_Description of the task_. Set down, exactly as written, the lines from the top of the data to the line that holds "door-to-door service, making", and omit the pictures.

_Records provided_.
____

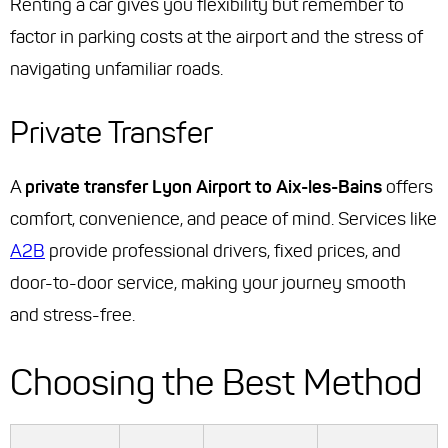
Renting a car gives you flexibility but remember to
factor in parking costs at the airport and the stress of
navigating unfamiliar roads.
Private Transfer
A
private transfer Lyon Airport to Aix-les-Bains
offers
comfort, convenience, and peace of mind. Services like
A2B
provide professional drivers, fixed prices, and
door-to-door service, making your journey smooth
and stress-free.
Choosing the Best Method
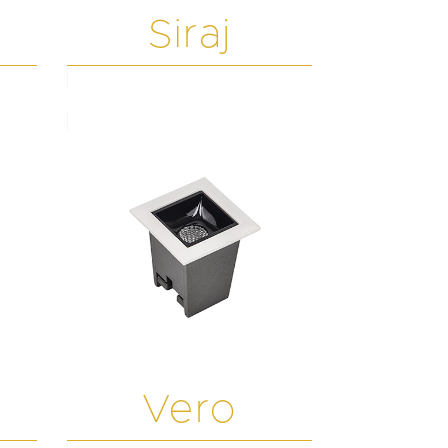
Siraj
Vero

____

_Exercise response_.
Renting a car gives you flexibility but remember to
factor in parking costs at the airport and the stress of
navigating unfamiliar roads.
Private Transfer
A
private transfer Lyon Airport to Aix-les-Bains
offers
comfort, convenience, and peace of mind. Services like
A2B
provide professional drivers, fixed prices, and
door-to-door service, making your journey smooth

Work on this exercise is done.